WikiLeaks founder Julian Assange has been granted political asylum by Ecuador after taking refuge in the country's embassy in London.

The decision was announced by foreign affairs minister Ricardo Patino in the Ecuadorian capital Quito.

Mr Patino said: "The government of Ecuador is certain that the British government know how to value justice and righteousness of the Ecuadorian position and, consistent with these arguments, confident that the UK will offer, as soon as possible, safe passage guarantees necessary."

Mr Assange sought sanctuary in the embassy in Knightsbridge in an effort to avoid deportation to Sweden, where he faces sexual assault charges. He denies the allegations.

British Foreign Secretary William Hague has insisted the government would not allow Mr Assange safe passage out of the country.

Mr Hague said that political asylum should not be used to escape the regular court process.

He added that the government is determined to see Mr Assange extradited to Sweden.

Sweden's Foreign Ministry has said it was summoning Ecuador's ambassador after the decision.

"Ecuador has unacceptably stopped the Swedish judicial process and has hindered European judicial cooperation," said a ministry spokesman.

Ecuadorian ministers accused the UK of threatening to "attack" the embassy to seize Mr Assange after it emerged that a 1987 law could allow the revocation of a building's diplomatic status if the foreign power occupying it "ceases to use land for the purposes of its mission or exclusively for the purposes of a consular post".

Under international law, diplomatic posts are considered the territory of the foreign nation.

However, Mr Hague said that there is no threat to storm the embassy.

A spokesman for Mr Assange announced this evening that he will give a live statement in front of the embassy on Sunday, although it was unclear if the WikiLeaks founder would risk arrest by appearing in person outside the building.

"Julian Assange will give a live statement in front of the Ecuadorian embassy, Sunday, 2 pm," WikiLeaks said in a message on Twitter. "It will be his first public appearance since March."

A small group of protesters chanting slogans in support of Mr Assange gathered outside the embassy today.

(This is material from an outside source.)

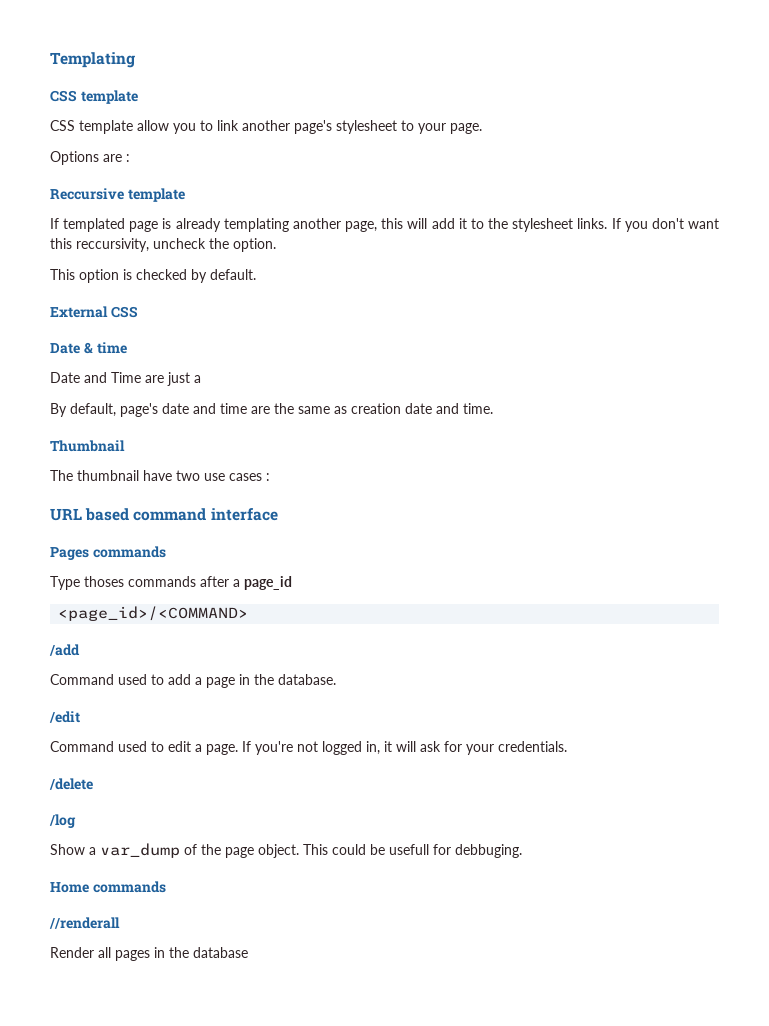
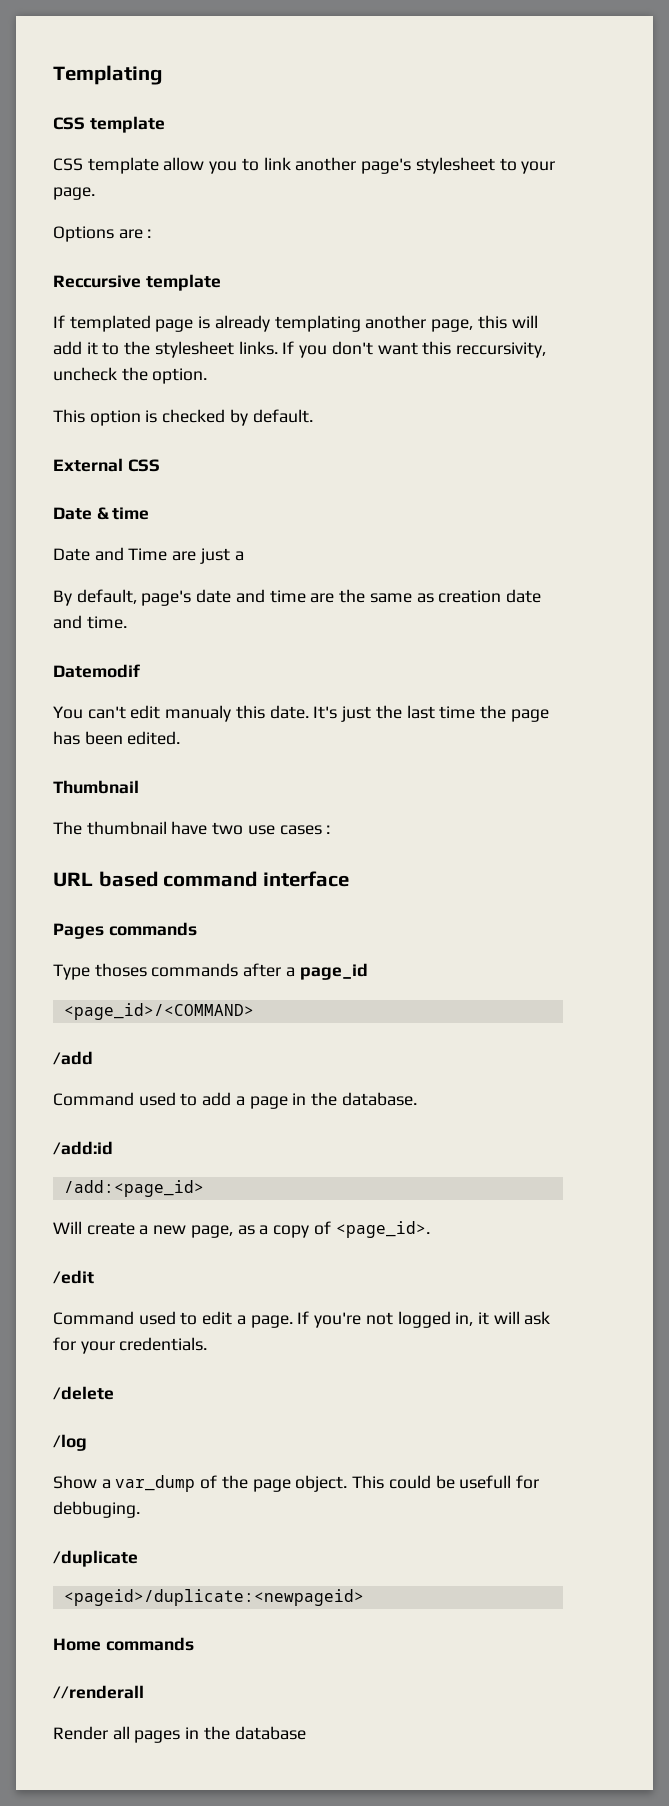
(493, 408) none -> [53,664,140,678] [53,705,549,722] [53,731,181,745] // Datemodif // You can't edit manualy this date. It's just the last time the page has been edited.
(336, 679) none -> [53,1141,113,1155] [63,1180,204,1197] [53,1221,430,1238] // /add:id // /add:<page_id> // Will create a new page, as a copy of <page_id>.
(522, 851) none -> [53,1550,138,1567] [63,1589,364,1606] // /duplicate // <pageid>/duplicate:<newpageid>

A Reuters reporter saw at least three protesters being dragged away by police as the crowd shouted: "You are trying to start a war with Ecuador."

Mr Assange, a former computer hacker, angered the US in 2010 when his WikiLeaks website published secret diplomatic cables.

Mr Assange has been taking refuge in the embassy since 19 June.

The Australian anti-secrecy campaigner said he feared he could be sent to the US, where his life would be at risk.